Sumit serves as Chairman & CEO at Global Gene Corp. He co-founded the company in 2013 with his brother, Saumya Jamuar (head of the SingHealth Duke-NUS Genomic Medicine center), geneticist Jonathan Picker at Boston Children's Hospital and corporate strategist Kushagra Sharma to address the lack of diversity in the genomic datasets used to inform the development of novel diagnostics and therapies to benefit a global population.

Global Gene Corp has a particular focus on gathering data about genomic diversity in India, and established a partnership in 2018 with the Regeneron Genetics Center to create the largest research programme specifically aimed at generating genomic understanding of populations in the sub-continent.

The company has also established a partnership with the University of Namibia and the Namibian government to develop a national genomics initiative, aiming to study the genetic makeup of the Namibian population. Data will then be used to develop relevant precision medicine approaches and build a Centre of Excellence in Genomics in Namibia.

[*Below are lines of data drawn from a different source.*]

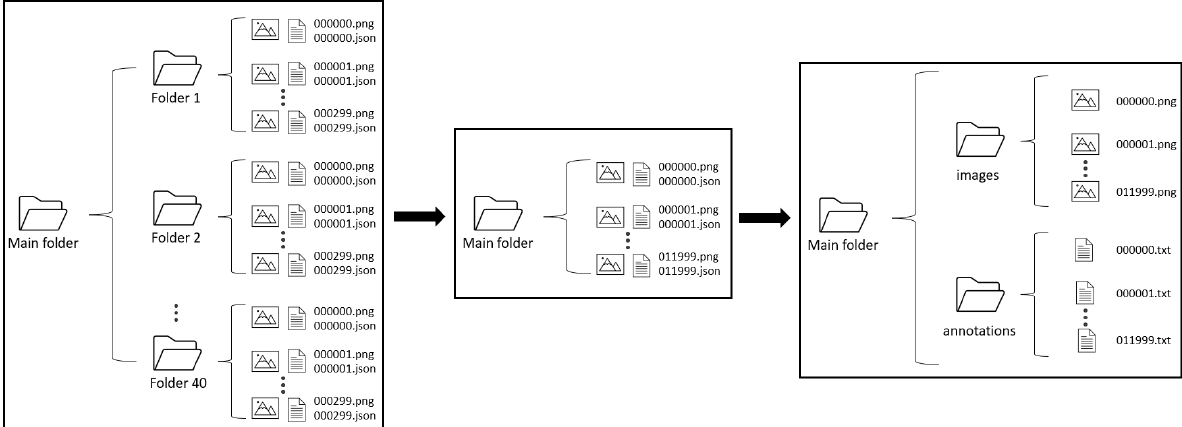
Figure 7. Data structure for input data. Images with associated metadata are saved in separate folders for each randomized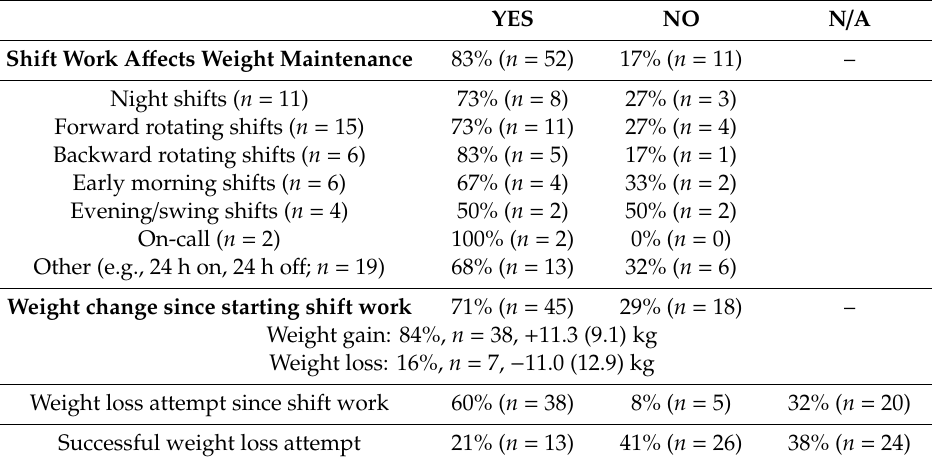
Table 2. Self-reported body weight management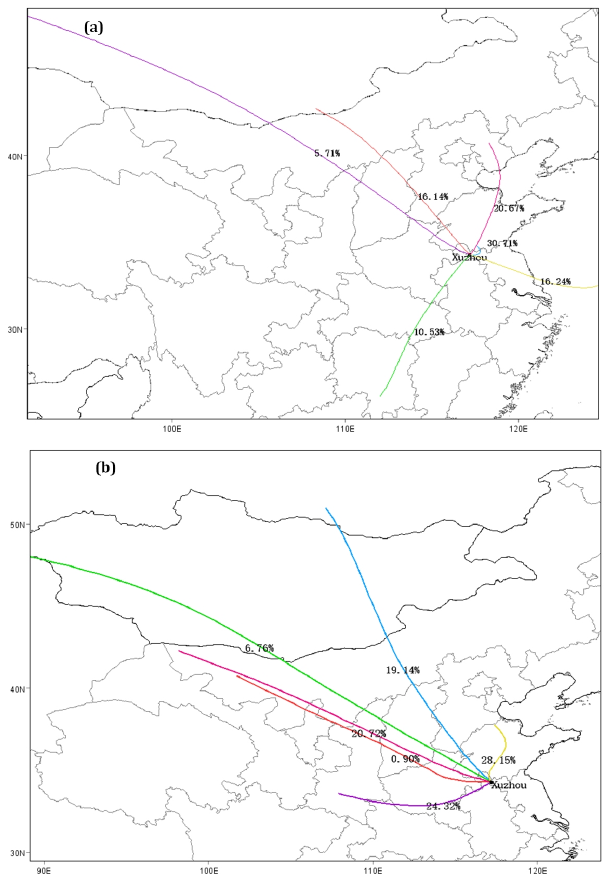
Figure 7. Cluster analysis of 48-h backward air mass trajectories arriving at Xuzhou at 1500 m above the ground every 6 h: ( a ) the heating season; ( b ) the nonheating season.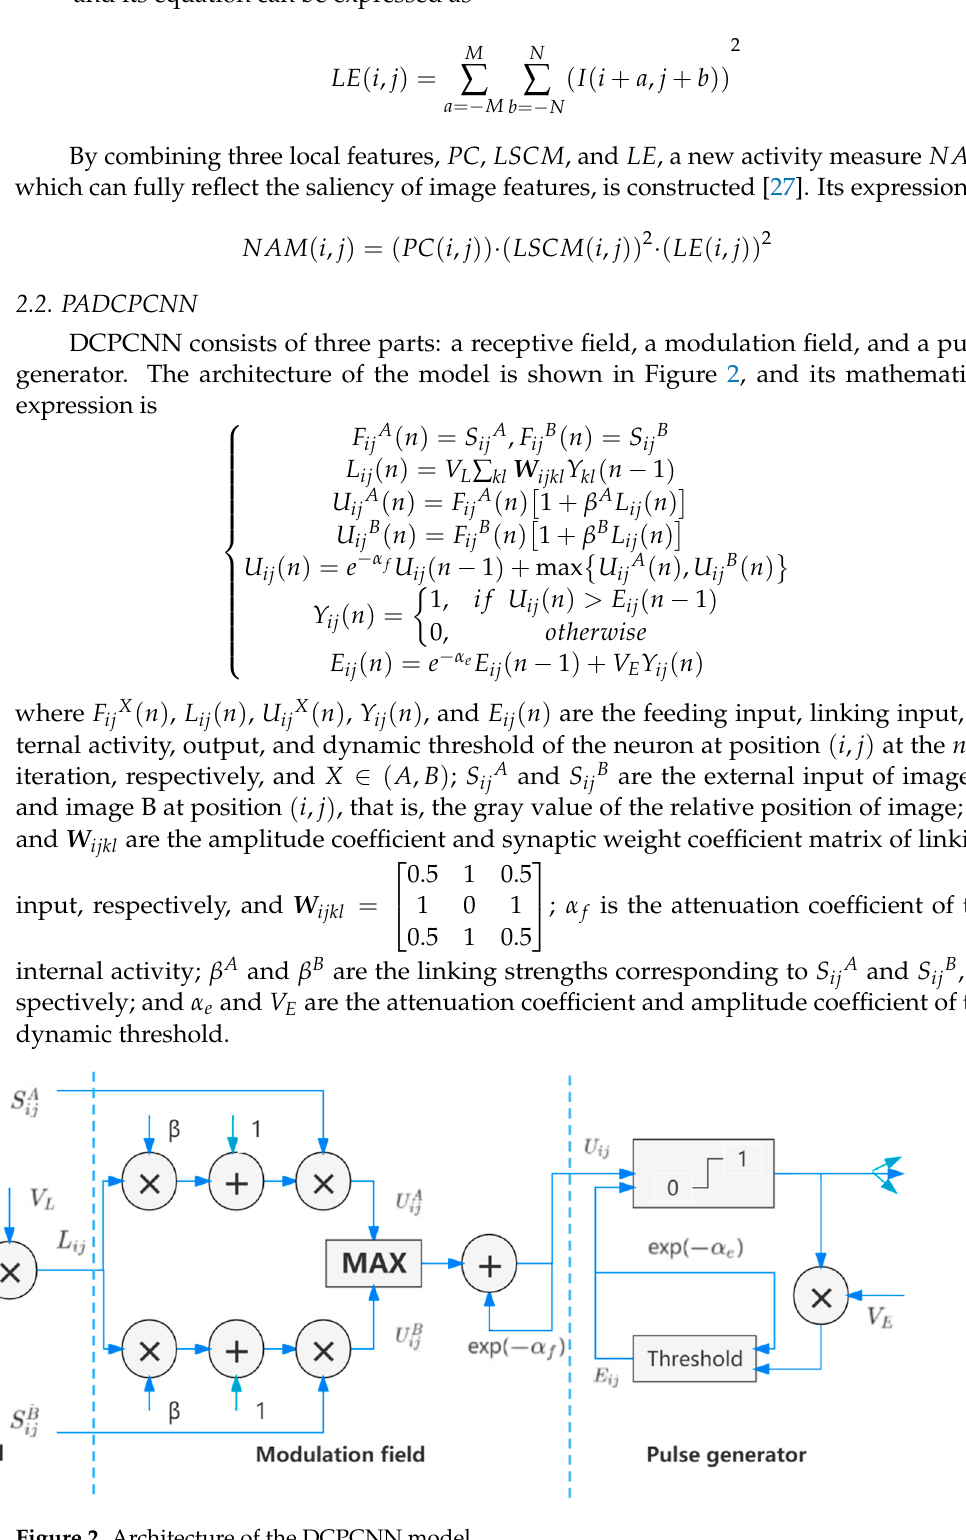
Figure 2. Architecture of the DCPCNN model.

Sumit is one of 26 speakers taking part in the televised series TED Talks India: Nayi Baat (New Conversations), hosted by actor Shah Rukh Khan and broadcast on Hindi channel StarPlus, Nat Geo and English channel Star World in November 2019.

==Charitable and cultural activities==
Sumit is associated with various charitable and cultural organizations such as Lake Tanganyika Floating Health Clinic, United Kingdom, SPIC MACAY, UK and Global Education & Skills Forum (GESF) 2013.